- Metin
-*-*-
Bu kararın davacının faiz talebinin kabulüne
ilişkin kısmının temyizen incelemesi sonucu, Danıştay
Beşinci Dairesi'nin 23/02/2010 günlü, E:2007/7242, K:2010/961 sayılı kararıyla;
399 sayılı KHK'nin 56. maddesinde sayılan hallerin gerçekleşmesi durumunda
aylıklarının kesilmiş olan 1/3 oranındaki kısmının ilgililere ödeneceği hüküm
altına alınmış olup, bu düzenlemede söz konusu kesintilere faiz ödeneceğine
ilişkin bir hükme yer verilmediği; buna göre, davacının açıkta geçirdiği
sürelere ait olmak üzere göreve iadesinden sonra ödenmiş olan 1/3 oranındaki
kesintilere faiz ödenmesine hukuken olanak bulunmadığı gerekçesiyle bozulmuş
ise de, İdare Mahkemesince, bozma kararına
uyulmayarak, faizin, konusu para olan borçlarda, alacaklının bu paradan mahrum
kaldığı süre içinde uğrayacağı kayıpların, başka bir anlatımla bu paranın
kullanılamamasından dolayı yoksun kalınan kazancın karşılığı olduğu; esasen bu
kaybın veya yoksun kalınan kazancın idareden istenebilmesi için idarenin
doğrudan veya dolaylı bir kusurunun bulunmasının kural olarak gerekmediği;
ekonomilerde bir değişim vasıtası olan paranın, çeşitli ticari, sınai, zirai v.b. faaliyetlerde kullanılmakla, sahibine kazanç, kira,
nema v.s. adları altında kimi ekonomik yararlar
sağlayan bir değer olduğu; paranın, sahibi dışındaki kişi ve kuruluşlarca
kullanılmasının, sahibinin bu ekonomik değerden mahrum bırakılması sonucunu
doğurmasının yanında, yüksek enflasyon etkisinde olan ekonomilerde, paranın
değerini, yanı alım gücünün enflasyon oranı ölçüsünde yitirmesine neden olduğu;
hukuk devletlerinde, açıklanan nitelikteki
bir zararın faiz ya da başka bir ad altında ödenecek tazminatla
karşılanabilmesi için, açık yasa hükmü aranmasının düşünülemeyeceği; aksine
anlayışın, Devletin ve ona bağlı
idarenin eylem ve işlemlerinden doğan her türlü zararın tazmini için de, açık
yasa hükmü aranması sonucuna götüreceği ki, böyle bir anlayışın, Anayasa'nın
125. maddesinin son fıkrasında yer alan, "idare, kendi eylem ve
işlemlerinden doğan zararı ödemekle yükümlüdür" amir hükmü ile bağdaşmayacağı
gerekçesinin de eklenmesi suretiyle, ilk kararının davacının faiz talebinin
kabulüne ilişkin kısmında ısrar edilmiştir.
-*-*-
- Yapılacak İşler
1. Faiz talebiyle ilgili metinde paranın kullanıldığı faaliyet türlerinden adıyla sayılanları sıralayın.
2. Faiz talebiyle ilgili metne göre idare mahkemesinin kararını hangi Danıştay dairesi bozmuştur?
3. Faiz talebiyle ilgili metni son cümlesinden sonrasından itibaren sürdürün.

[Toplanan veri kayıtları]
-*-*-
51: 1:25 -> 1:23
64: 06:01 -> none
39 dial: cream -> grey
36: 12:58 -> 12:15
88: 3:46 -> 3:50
-*-*-
- Görev Yanıtları
1. Ticari, sınai ve zirai faaliyetler.

2. Danıştay Beşinci Dairesi.

3.
Davalı idare, Gaziantep 1. İdare Mahkemesi'nin
28/09/2010 günlü, E:2010/1211, K:2010/844 sayılı ısrar kararını temyiz etmekte
ve bozulmasını istemektedir.
Temyiz edilen kararla ilgili dosyanın
incelenmesinden; Gaziantep İdare Mahkemesince verilen kararın usul ve hukuka
uygun bulunduğu, dilekçede ileri sürülen temyiz nedenlerinin kararın
bozulmasını gerektirecek nitelikte olmadığı anlaşıldığından, davalı idarenin
temyiz isteminin reddine, Gaziantep 1. İdare Mahkemesi'nin 28/09/2010 günlü,
E:2010/1211, K:2010/844 sayılı ısrar kararının ONANMASINA….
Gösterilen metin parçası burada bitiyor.